**Problem statement:**
Give every line of the entries below as a Markdown table with two columns, Row for a running number and Line for the line itself. Leave out blank lines.
### Rows ###
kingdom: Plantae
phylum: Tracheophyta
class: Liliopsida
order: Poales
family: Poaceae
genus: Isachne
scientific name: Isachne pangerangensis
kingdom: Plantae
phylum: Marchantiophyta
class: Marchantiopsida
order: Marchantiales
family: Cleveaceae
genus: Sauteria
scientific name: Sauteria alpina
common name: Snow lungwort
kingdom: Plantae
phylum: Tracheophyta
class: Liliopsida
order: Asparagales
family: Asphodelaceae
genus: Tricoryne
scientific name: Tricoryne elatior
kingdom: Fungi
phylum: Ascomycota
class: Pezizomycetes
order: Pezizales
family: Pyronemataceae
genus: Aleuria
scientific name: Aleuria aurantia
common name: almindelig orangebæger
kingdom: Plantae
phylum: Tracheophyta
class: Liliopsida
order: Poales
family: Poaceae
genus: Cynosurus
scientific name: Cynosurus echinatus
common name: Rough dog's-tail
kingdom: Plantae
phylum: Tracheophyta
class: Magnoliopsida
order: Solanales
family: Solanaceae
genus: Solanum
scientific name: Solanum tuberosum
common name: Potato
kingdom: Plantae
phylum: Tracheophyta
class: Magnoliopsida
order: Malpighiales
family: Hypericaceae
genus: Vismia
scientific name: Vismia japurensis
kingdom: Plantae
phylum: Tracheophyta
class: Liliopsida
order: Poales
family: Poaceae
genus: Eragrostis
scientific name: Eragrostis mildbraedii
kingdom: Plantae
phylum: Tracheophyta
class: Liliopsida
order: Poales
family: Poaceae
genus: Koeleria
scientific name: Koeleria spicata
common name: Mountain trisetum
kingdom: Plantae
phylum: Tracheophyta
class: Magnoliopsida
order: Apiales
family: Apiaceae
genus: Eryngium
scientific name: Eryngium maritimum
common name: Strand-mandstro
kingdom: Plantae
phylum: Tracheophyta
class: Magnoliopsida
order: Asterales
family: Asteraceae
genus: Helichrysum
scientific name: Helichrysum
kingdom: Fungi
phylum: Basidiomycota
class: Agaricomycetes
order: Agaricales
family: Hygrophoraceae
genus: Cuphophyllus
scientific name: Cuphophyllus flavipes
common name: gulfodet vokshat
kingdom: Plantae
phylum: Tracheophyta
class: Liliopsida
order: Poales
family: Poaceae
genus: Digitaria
###
**The reply:**
| Row | Line |
|---|---|
| 1 | kingdom: Plantae |
| 2 | phylum: Tracheophyta |
| 3 | class: Liliopsida |
| 4 | order: Poales |
| 5 | family: Poaceae |
| 6 | genus: Isachne |
| 7 | scientific name: Isachne pangerangensis |
| 8 | kingdom: Plantae |
| 9 | phylum: Marchantiophyta |
| 10 | class: Marchantiopsida |
| 11 | order: Marchantiales |
| 12 | family: Cleveaceae |
| 13 | genus: Sauteria |
| 14 | scientific name: Sauteria alpina |
| 15 | common name: Snow lungwort |
| 16 | kingdom: Plantae |
| 17 | phylum: Tracheophyta |
| 18 | class: Liliopsida |
| 19 | order: Asparagales |
| 20 | family: Asphodelaceae |
| 21 | genus: Tricoryne |
| 22 | scientific name: Tricoryne elatior |
| 23 | kingdom: Fungi |
| 24 | phylum: Ascomycota |
| 25 | class: Pezizomycetes |
| 26 | order: Pezizales |
| 27 | family: Pyronemataceae |
| 28 | genus: Aleuria |
| 29 | scientific name: Aleuria aurantia |
| 30 | common name: almindelig orangebæger |
| 31 | kingdom: Plantae |
| 32 | phylum: Tracheophyta |
| 33 | class: Liliopsida |
| 34 | order: Poales |
| 35 | family: Poaceae |
| 36 | genus: Cynosurus |
| 37 | scientific name: Cynosurus echinatus |
| 38 | common name: Rough dog's-tail |
| 39 | kingdom: Plantae |
| 40 | phylum: Tracheophyta |
| 41 | class: Magnoliopsida |
| 42 | order: Solanales |
| 43 | family: Solanaceae |
| 44 | genus: Solanum |
| 45 | scientific name: Solanum tuberosum |
| 46 | common name: Potato |
| 47 | kingdom: Plantae |
| 48 | phylum: Tracheophyta |
| 49 | class: Magnoliopsida |
| 50 | order: Malpighiales |
| 51 | family: Hypericaceae |
| 52 | genus: Vismia |
| 53 | scientific name: Vismia japurensis |
| 54 | kingdom: Plantae |
| 55 | phylum: Tracheophyta |
| 56 | class: Liliopsida |
| 57 | order: Poales |
| 58 | family: Poaceae |
| 59 | genus: Eragrostis |
| 60 | scientific name: Eragrostis mildbraedii |
| 61 | kingdom: Plantae |
| 62 | phylum: Tracheophyta |
| 63 | class: Liliopsida |
| 64 | order: Poales |
| 65 | family: Poaceae |
| 66 | genus: Koeleria |
| 67 | scientific name: Koeleria spicata |
| 68 | common name: Mountain trisetum |
| 69 | kingdom: Plantae |
| 70 | phylum: Tracheophyta |
| 71 | class: Magnoliopsida |
| 72 | order: Apiales |
| 73 | family: Apiaceae |
| 74 | genus: Eryngium |
| 75 | scientific name: Eryngium maritimum |
| 76 | common name: Strand-mandstro |
| 77 | kingdom: Plantae |
| 78 | phylum: Tracheophyta |
| 79 | class: Magnoliopsida |
| 80 | order: Asterales |
| 81 | family: Asteraceae |
| 82 | genus: Helichrysum |
| 83 | scientific name: Helichrysum |
| 84 | kingdom: Fungi |
| 85 | phylum: Basidiomycota |
| 86 | class: Agaricomycetes |
| 87 | order: Agaricales |
| 88 | family: Hygrophoraceae |
| 89 | genus: Cuphophyllus |
| 90 | scientific name: Cuphophyllus flavipes |
| 91 | common name: gulfodet vokshat |
| 92 | kingdom: Plantae |
| 93 | phylum: Tracheophyta |
| 94 | class: Liliopsida |
| 95 | order: Poales |
| 96 | family: Poaceae |
| 97 | genus: Digitaria |